Aujourd’hui, trois ans seulement après Thiam, Crédit Suisse connait une situation d’infortune sans commune mesure. Alors, les spéculations, des plus rationnelles aux plus délirantes éclosent. Pour ses détracteurs, la responsabilité de Tidjane Thiam est grande : il aurait dû faire ci, il aurait dû faire ça !

Cette brusque clarté des visions rétrospectives semble répondre au dessein de lui faire porter le chapeau.  Mais, pour le polytechnicien, les vraies questions sont plutôt ailleurs :

- « Le rachat de Crédit Suisse était-il la seule "solution réalisable" dans un court temps » ?

- Les régulateurs devraient se demander s’ils doivent autoriser un acteur national unique de     cette taille sur le marché suisse » ?

- D’un point de vue plus large, les décideurs doivent renforcer la confiance des investisseurs dans le secteur bancaire européen… »

Effectivement, disposer de plusieurs banques, permet aux entreprises de ne pas supporter la rente informationnelle d’un créancier unique, puisqu’une banque est supposée disposer d’informations privilégiées par rapport aux autres créanciers. Les entreprises de bonne qualité ont donc intérêt à nouer des relations privilégiées avec plusieurs banques. On en fait le constat quotidiennement, la profitabilité des entreprises influence positivement le choix d’une relation multibancaire plutôt qu’une relation exclusive.  «

 L’ex-Dg de la banque helvétique fustige ici le traitement réservé aux détenteurs d’obligations Additional Tier1 (AT1) ou CoCo bonds. En effet, dans leur décision de sauver Crédit Suisse, les régulateurs n’ont pas respecté un certain ordre hiérarchique. Ils ont privilégié les actionnaires de Crédit Suisse. Ceux-ci recevront 3 milliards de francs, ou 76 centimes par action, alors que les détenteurs de CoCo bonds se retrouvent sans rien. Les régulateurs ont enfreint les règles du jeu. Pourtant, en théorie, ce sont les possesseurs d’obligation AT1 qui sont privilégiés en cas de crise. C’est pourquoi, Tidjane Thiam parle avec justesse d’une « incertitude réglementaire qui plane actuellement sur le secteur bancaire ». Pour les banques européennes, friandes de CoCo bonds, le pire est à craindre : « Ce qui s'est passé se déroulera dans les tribunaux pendant des années ». Toutes choses qui « favoriseraient les rivaux américains et asiatiques qui pourraient sortir de tout cela, relativement plus forts », a-t-il conclu.

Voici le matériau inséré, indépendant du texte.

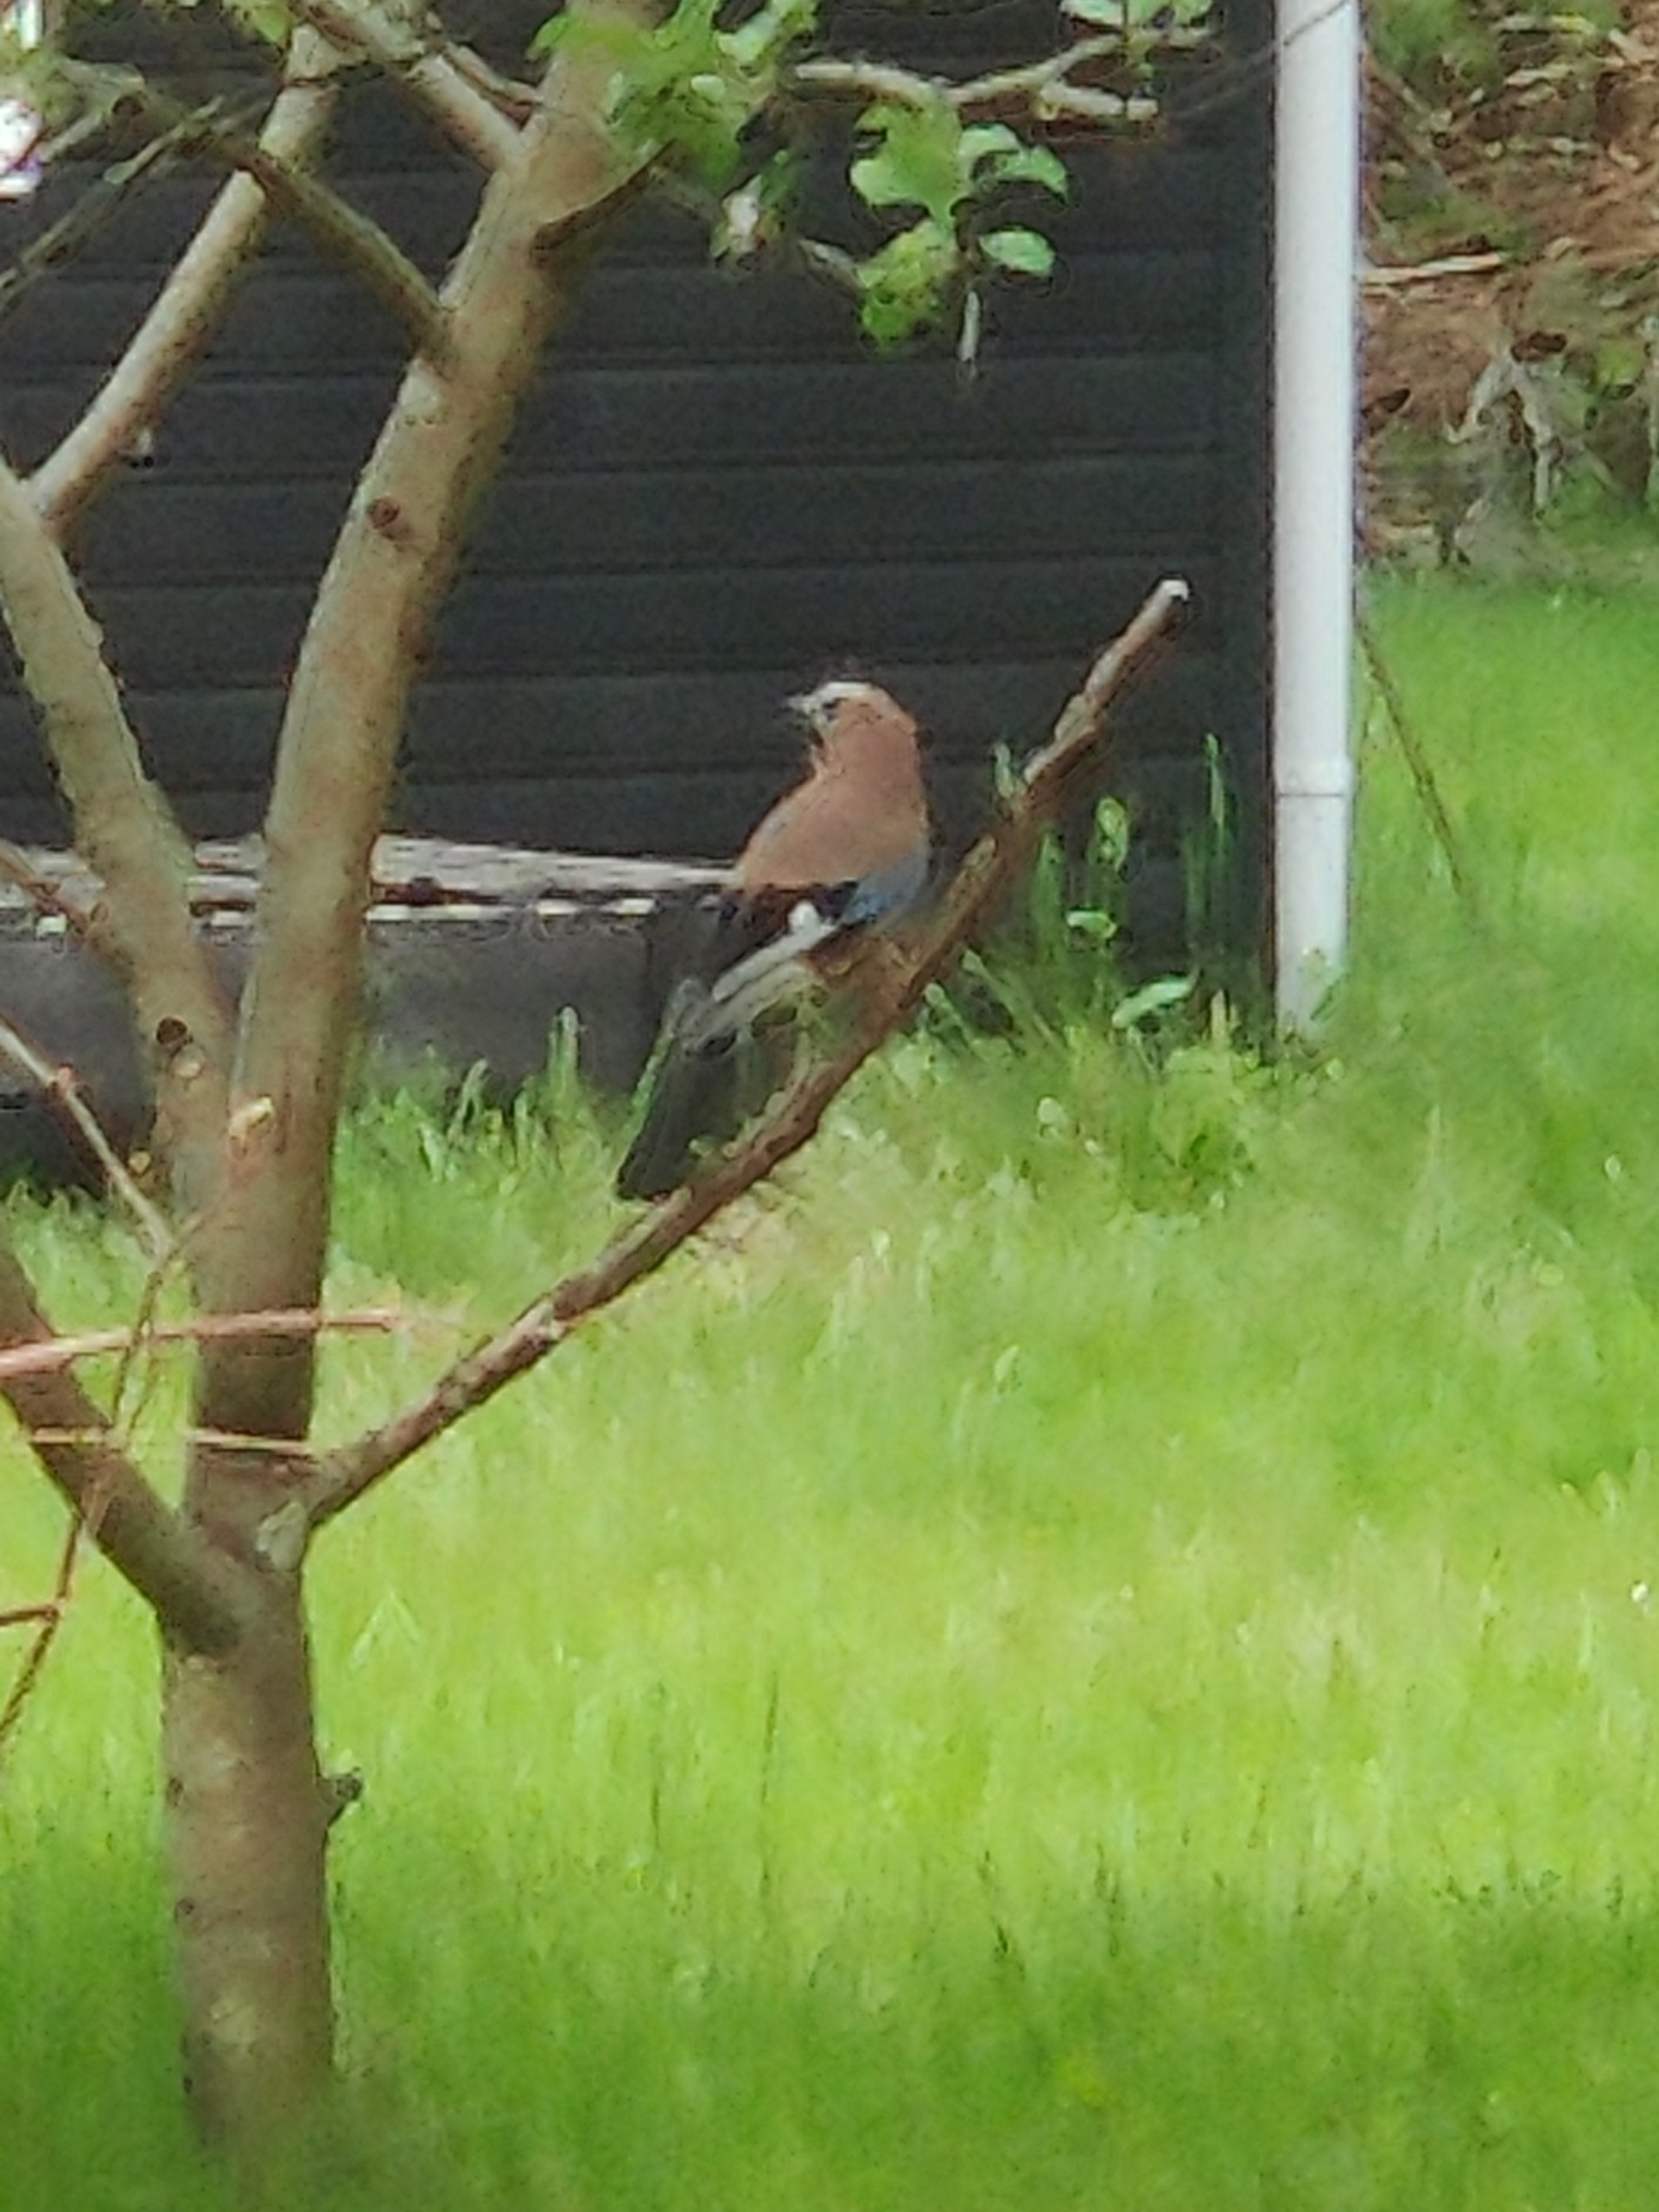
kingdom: Animalia
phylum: Chordata
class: Aves
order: Passeriformes
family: Corvidae
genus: Garrulus
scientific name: Garrulus glandarius
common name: Skovskade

Enfin, le banquier ivoirien invite désormais les régulateurs à impliquer les actionnaires dans le vote sur les modifications apportées aux lois d’urgence. La compétitivité des banques européennes, avertit-il, est à ce prix. Aussi, Thiam conseille « plus de transparence avec les investisseurs sur la réponse probable des décideurs ». Sinon, prévient-il, « Crédit Suisse sera tombé en vain ».